__Data extracts__.
-*-
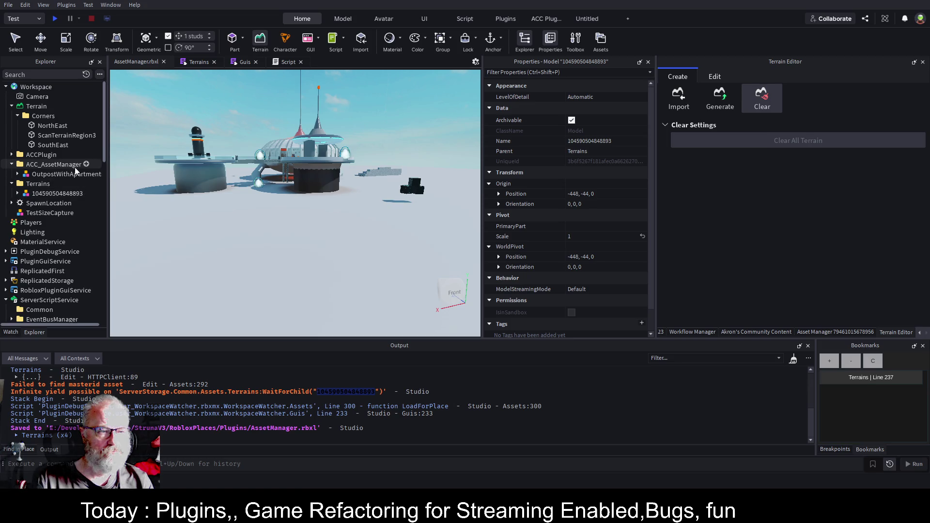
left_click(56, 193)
-*-
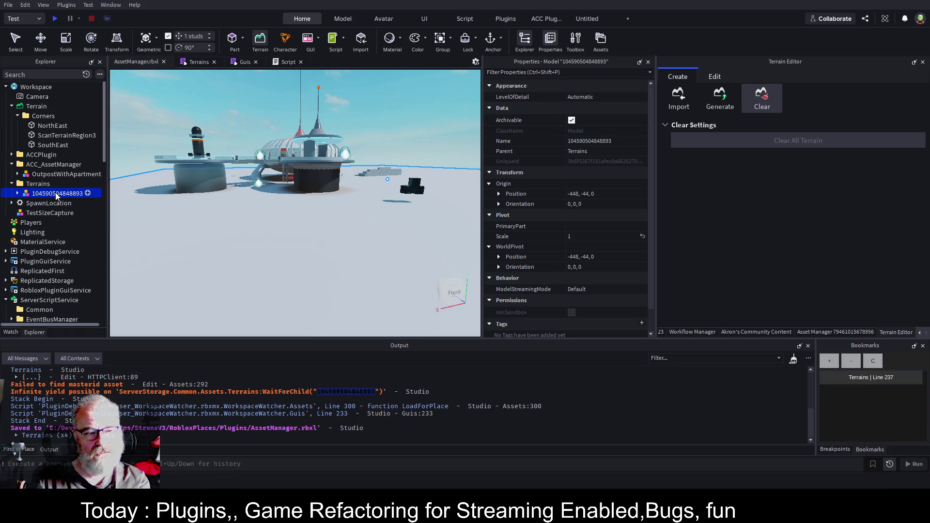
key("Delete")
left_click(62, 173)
-*-
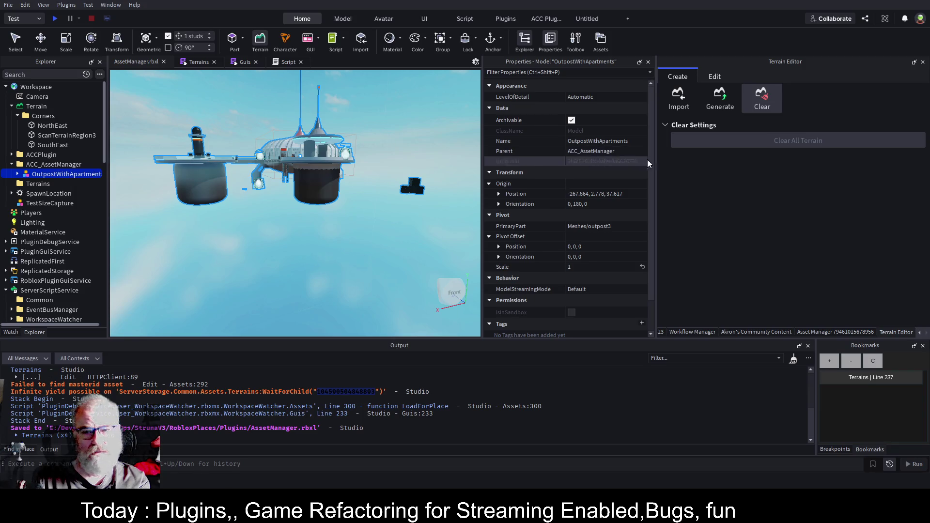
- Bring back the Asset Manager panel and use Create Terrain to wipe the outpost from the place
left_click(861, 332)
-*-
__Task__. All that should be written out is the stretch of lines above between the one holding "- Bring back" and the one holding "left_click(861, 332)", inclusive, exactly as given.

__Your response__.
- Bring back the Asset Manager panel and use Create Terrain to wipe the outpost from the place
left_click(861, 332)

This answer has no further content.